*** Opening of Given records ***

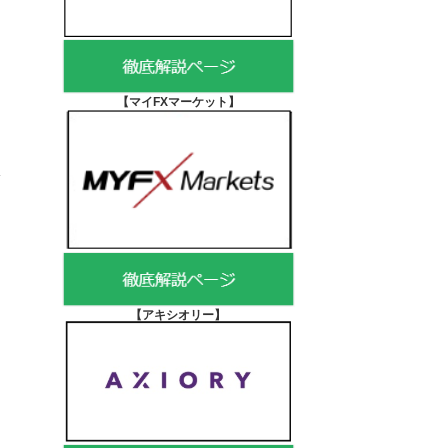
【マイFXマーケット
】
【アキシオリー
】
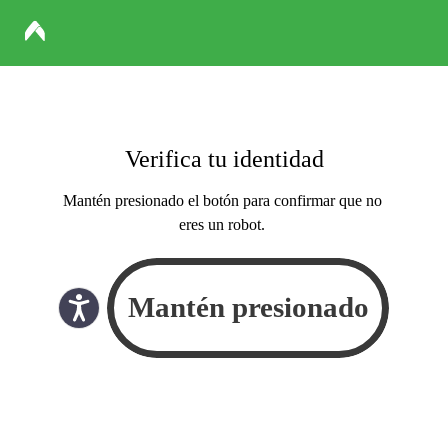
Verifica tu identidad
Mantén presionado el botón para confirmar que no
eres un robot.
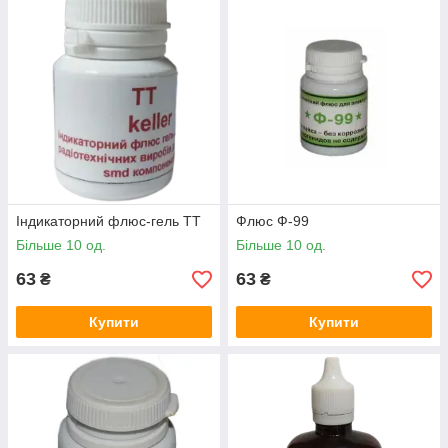
Індикаторний флюс-гель ТТ
Флюс Ф-99
Більше 10 од.
Більше 10 од.
63
63
₴
₴
Купити
Купити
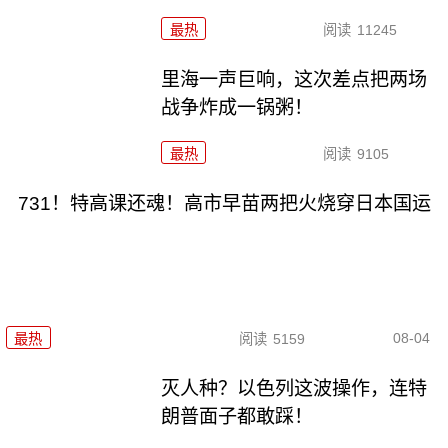
最热
阅读
11245
里海一声巨响，这次差点把两场
战争炸成一锅粥！
最热
阅读
9105
731！特高课还魂！高市早苗两把火烧穿日本国运
08-04
最热
阅读
5159
灭人种？以色列这波操作，连特
朗普面子都敢踩！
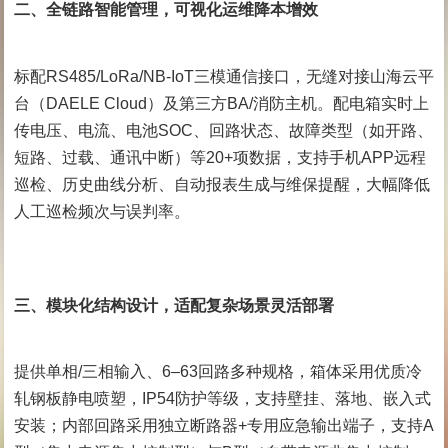
二、全链路智能管理，可视化运维降本增效
标配RS485/LoRa/NB-IoT三模通信接口，无缝对接山海云平
台（DAELE Cloud）及第三方BA/消防主机。配电箱实时上
传电压、电流、电池SOC、回路状态、故障类型（如开路、
短路、过载、通讯中断）等20+项数据，支持手机APP远程
巡检、历史曲线分析、自动报表生成与维保提醒，大幅降低
人工巡检频次与误判率。
三、模块化结构设计，适配复杂场景灵活部署
提供单相/三相输入、6–63回路多种规格，箱体采用优质冷
轧钢板静电喷塑，IP54防护等级，支持壁挂、落地、嵌入式
安装；内部回路采用独立断路器+专用应急输出端子，支持A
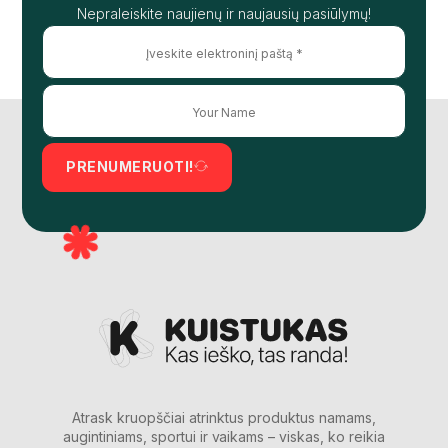
Nepraleiskite naujienų ir naujausių pasiūlymų!
PRENUMERUOTI!
Atrask kruopščiai atrinktus produktus namams,
augintiniams, sportui ir vaikams – viskas, ko reikia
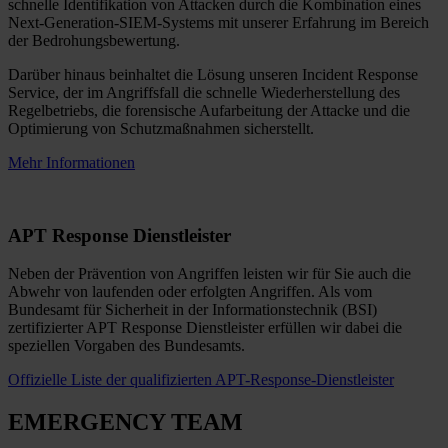
schnelle Identifikation von Attacken durch die Kombination eines
Next-Generation-SIEM-Systems mit unserer Erfahrung im Bereich
der Bedrohungsbewertung.
Darüber hinaus beinhaltet die Lösung unseren Incident Response
Service, der im Angriffsfall die schnelle Wiederherstellung des
Regelbetriebs, die forensische Aufarbeitung der Attacke und die
Optimierung von Schutzmaßnahmen sicherstellt.
Mehr Informationen
APT Response Dienstleister
Neben der Prävention von Angriffen leisten wir für Sie auch die
Abwehr von laufenden oder erfolgten Angriffen. Als vom
Bundesamt für Sicherheit in der Informationstechnik (BSI)
zertifizierter APT Response Dienstleister erfüllen wir dabei die
speziellen Vorgaben des Bundesamts.
Offizielle Liste der qualifizierten APT-Response-Dienstleister
EMERGENCY TEAM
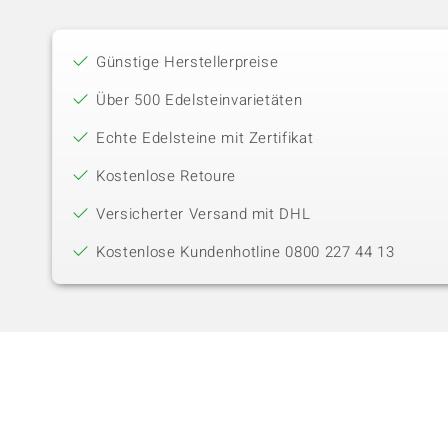
Günstige Herstellerpreise
Über 500 Edelsteinvarietäten
Echte Edelsteine mit Zertifikat
Kostenlose Retoure
Versicherter Versand mit DHL
Kostenlose Kundenhotline 0800 227 44 13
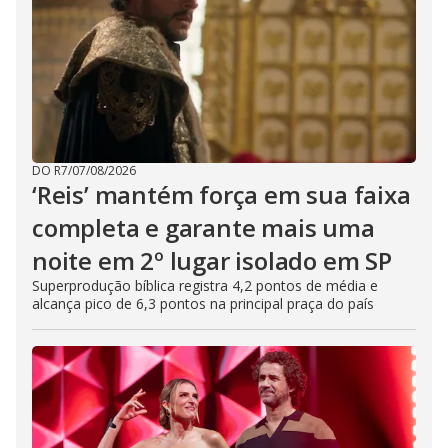
DO R7
/
07/08/2026
‘Reis’ mantém força em sua faixa
completa e garante mais uma
noite em 2º lugar isolado em SP
Superprodução bíblica registra 4,2 pontos de média e
alcança pico de 6,3 pontos na principal praça do país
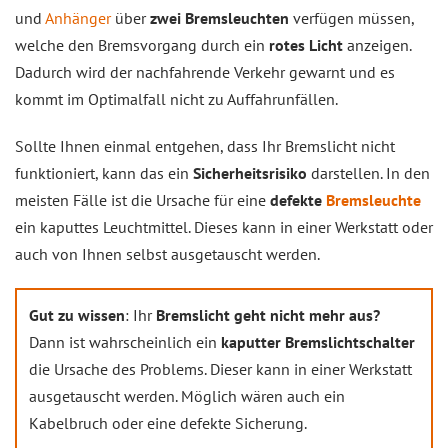
und
Anhänger
über
zwei Bremsleuchten
verfügen müssen,
welche den Bremsvorgang durch ein
rotes Licht
anzeigen.
Dadurch wird der nachfahrende Verkehr gewarnt und es
kommt im Optimalfall nicht zu Auffahrunfällen.
Sollte Ihnen einmal entgehen, dass Ihr Bremslicht nicht
funktioniert, kann das ein
Sicherheitsrisiko
darstellen. In den
meisten Fälle ist die Ursache für eine
defekte
Bremsleuchte
ein kaputtes Leuchtmittel. Dieses kann in einer Werkstatt oder
auch von Ihnen selbst ausgetauscht werden.
Gut zu wissen
: Ihr
Bremslicht geht nicht mehr aus?
Dann ist wahrscheinlich ein
kaputter Bremslichtschalter
die Ursache des Problems. Dieser kann in einer Werkstatt
ausgetauscht werden. Möglich wären auch ein
Kabelbruch oder eine defekte Sicherung.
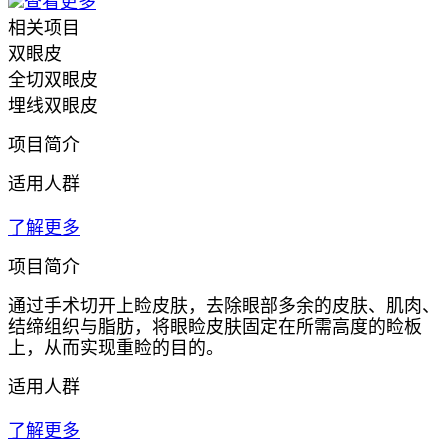
查看更多
相关项目
双眼皮
全切双眼皮
埋线双眼皮
项目简介
适用人群
了解更多
项目简介
通过手术切开上睑皮肤，去除眼部多余的皮肤、肌肉、
结缔组织与脂肪，将眼睑皮肤固定在所需高度的睑板
上，从而实现重睑的目的。
适用人群
了解更多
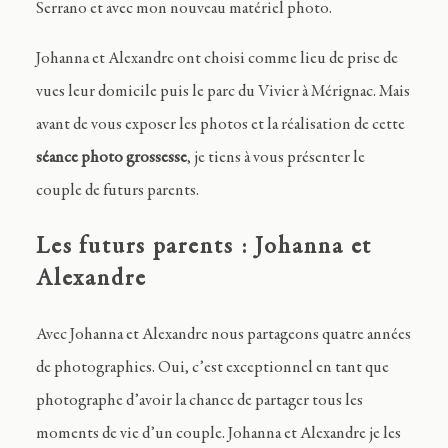
Serrano et avec mon nouveau matériel photo.
Johanna et Alexandre ont choisi comme lieu de prise de
vues leur domicile puis le parc du Vivier à Mérignac. Mais
avant de vous exposer les photos et la réalisation de cette
séance photo grossesse
, je tiens à vous présenter le
couple de futurs parents.
Les futurs parents : Johanna et
Alexandre
Avec Johanna et Alexandre nous partageons quatre années
de photographies. Oui, c’est exceptionnel en tant que
photographe d’avoir la chance de partager tous les
moments de vie d’un couple. Johanna et Alexandre je les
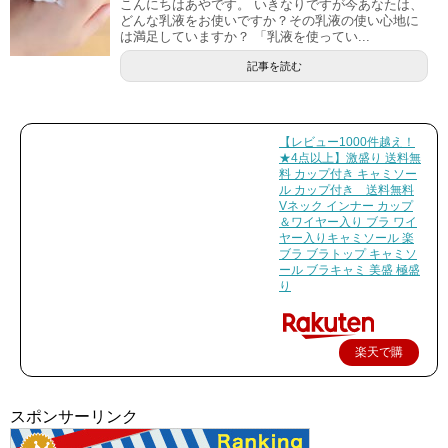
こんにちはあやです。 いきなりですが今あなたは、
どんな乳液をお使いですか？その乳液の使い心地に
は満足していますか？ 「乳液を使ってい...
記事を読む
【レビュー1000件越え！
★4点以上】激盛り 送料無
料 カップ付き キャミソー
ル カップ付き 送料無料
Vネック インナー カップ
＆ワイヤー入り ブラ ワイ
ヤー入りキャミソール 楽
ブラ ブラトップ キャミソ
ール ブラキャミ 美盛 極盛
り
楽天で購
入
スポンサーリンク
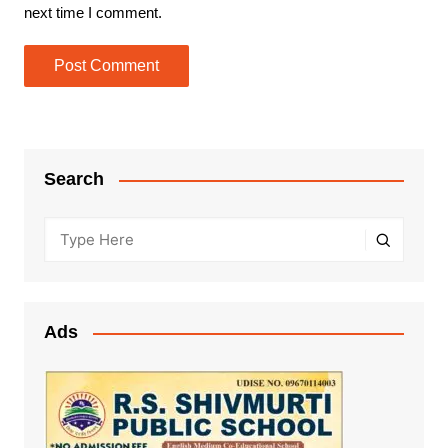
next time I comment.
Search
Ads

*** Close of Given records ***

:: Instruction ::
Print the records exactly and omit all pictures.

:: Result of the exercise ::
【マイFXマーケット
】
【アキシオリー
】
Verifica tu identidad
Mantén presionado el botón para confirmar que no
eres un robot.
Індикаторний флюс-гель ТТ
Флюс Ф-99
Більше 10 од.
Більше 10 од.
63
63
₴
₴
Купити
Купити
最热
阅读
11245
里海一声巨响，这次差点把两场
战争炸成一锅粥！
最热
阅读
9105
731！特高课还魂！高市早苗两把火烧穿日本国运
08-04
最热
阅读
5159
灭人种？以色列这波操作，连特
朗普面子都敢踩！
二、全链路智能管理，可视化运维降本增效
标配RS485/LoRa/NB-IoT三模通信接口，无缝对接山海云平
台（DAELE Cloud）及第三方BA/消防主机。配电箱实时上
传电压、电流、电池SOC、回路状态、故障类型（如开路、
短路、过载、通讯中断）等20+项数据，支持手机APP远程
巡检、历史曲线分析、自动报表生成与维保提醒，大幅降低
人工巡检频次与误判率。
三、模块化结构设计，适配复杂场景灵活部署
提供单相/三相输入、6–63回路多种规格，箱体采用优质冷
轧钢板静电喷塑，IP54防护等级，支持壁挂、落地、嵌入式
安装；内部回路采用独立断路器+专用应急输出端子，支持A
Nepraleiskite naujienų ir naujausių pasiūlymų!
PRENUMERUOTI!
Atrask kruopščiai atrinktus produktus namams,
augintiniams, sportui ir vaikams – viskas, ko reikia
schnelle Identifikation von Attacken durch die Kombination eines
Next-Generation-SIEM-Systems mit unserer Erfahrung im Bereich
der Bedrohungsbewertung.
Darüber hinaus beinhaltet die Lösung unseren Incident Response
Service, der im Angriffsfall die schnelle Wiederherstellung des
Regelbetriebs, die forensische Aufarbeitung der Attacke und die
Optimierung von Schutzmaßnahmen sicherstellt.
Mehr Informationen
APT Response Dienstleister
Neben der Prävention von Angriffen leisten wir für Sie auch die
Abwehr von laufenden oder erfolgten Angriffen. Als vom
Bundesamt für Sicherheit in der Informationstechnik (BSI)
zertifizierter APT Response Dienstleister erfüllen wir dabei die
speziellen Vorgaben des Bundesamts.
Offizielle Liste der qualifizierten APT-Response-Dienstleister
EMERGENCY TEAM
Günstige Herstellerpreise
Über 500 Edelsteinvarietäten
Echte Edelsteine mit Zertifikat
Kostenlose Retoure
Versicherter Versand mit DHL
Kostenlose Kundenhotline 0800 227 44 13
DO R7
/
07/08/2026
‘Reis’ mantém força em sua faixa
completa e garante mais uma
noite em 2º lugar isolado em SP
Superprodução bíblica registra 4,2 pontos de média e
alcança pico de 6,3 pontos na principal praça do país
und
Anhänger
über
zwei Bremsleuchten
verfügen müssen,
welche den Bremsvorgang durch ein
rotes Licht
anzeigen.
Dadurch wird der nachfahrende Verkehr gewarnt und es
kommt im Optimalfall nicht zu Auffahrunfällen.
Sollte Ihnen einmal entgehen, dass Ihr Bremslicht nicht
funktioniert, kann das ein
Sicherheitsrisiko
darstellen. In den
meisten Fälle ist die Ursache für eine
defekte
Bremsleuchte
ein kaputtes Leuchtmittel. Dieses kann in einer Werkstatt oder
auch von Ihnen selbst ausgetauscht werden.
Gut zu wissen
: Ihr
Bremslicht geht nicht mehr aus?
Dann ist wahrscheinlich ein
kaputter Bremslichtschalter
die Ursache des Problems. Dieser kann in einer Werkstatt
ausgetauscht werden. Möglich wären auch ein
Kabelbruch oder eine defekte Sicherung.
查看更多
相关项目
双眼皮
全切双眼皮
埋线双眼皮
项目简介
适用人群
了解更多
项目简介
通过手术切开上睑皮肤，去除眼部多余的皮肤、肌肉、
结缔组织与脂肪，将眼睑皮肤固定在所需高度的睑板
上，从而实现重睑的目的。
适用人群
了解更多
Serrano et avec mon nouveau matériel photo.
Johanna et Alexandre ont choisi comme lieu de prise de
vues leur domicile puis le parc du Vivier à Mérignac. Mais
avant de vous exposer les photos et la réalisation de cette
séance photo grossesse
, je tiens à vous présenter le
couple de futurs parents.
Les futurs parents : Johanna et
Alexandre
Avec Johanna et Alexandre nous partageons quatre années
de photographies. Oui, c’est exceptionnel en tant que
photographe d’avoir la chance de partager tous les
moments de vie d’un couple. Johanna et Alexandre je les
こんにちはあやです。 いきなりですが今あなたは、
どんな乳液をお使いですか？その乳液の使い心地に
は満足していますか？ 「乳液を使ってい...
記事を読む
【レビュー1000件越え！
★4点以上】激盛り 送料無
料 カップ付き キャミソー
ル カップ付き 送料無料
Vネック インナー カップ
＆ワイヤー入り ブラ ワイ
ヤー入りキャミソール 楽
ブラ ブラトップ キャミソ
ール ブラキャミ 美盛 極盛
り
楽天で購
入
スポンサーリンク
next time I comment.
Search
Ads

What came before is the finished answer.